Records drawn from a dataset
((
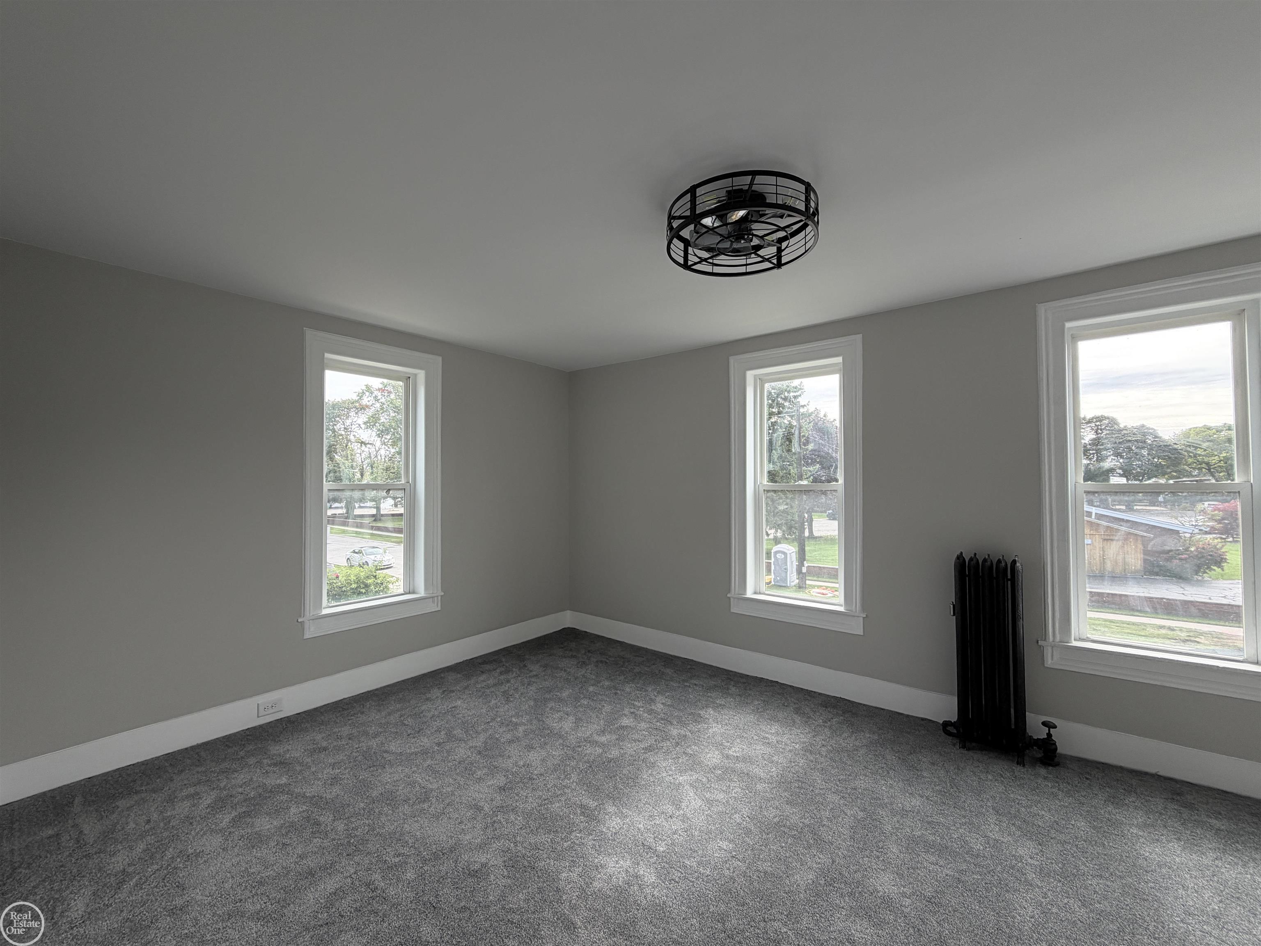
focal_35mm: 14
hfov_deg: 102.1
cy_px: 473
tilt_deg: +1.4
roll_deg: +0.5
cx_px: 630
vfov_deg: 85.7
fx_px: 510
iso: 40
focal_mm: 2.22
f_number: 2.2
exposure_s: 1/123
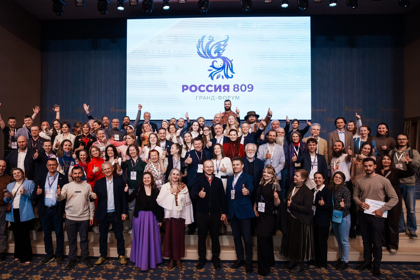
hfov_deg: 71.4
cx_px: 193
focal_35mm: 25
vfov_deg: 51.3
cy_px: 145
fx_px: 292
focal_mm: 19
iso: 5000
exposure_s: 1/200
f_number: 5.6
))
THE TASK -
Set each line of the records down exactly, leaving every picture out.

YOUR RESPONSE -
focal_35mm: 14
hfov_deg: 102.1
cy_px: 473
tilt_deg: +1.4
roll_deg: +0.5
cx_px: 630
vfov_deg: 85.7
fx_px: 510
iso: 40
focal_mm: 2.22
f_number: 2.2
exposure_s: 1/123
hfov_deg: 71.4
cx_px: 193
focal_35mm: 25
vfov_deg: 51.3
cy_px: 145
fx_px: 292
focal_mm: 19
iso: 5000
exposure_s: 1/200
f_number: 5.6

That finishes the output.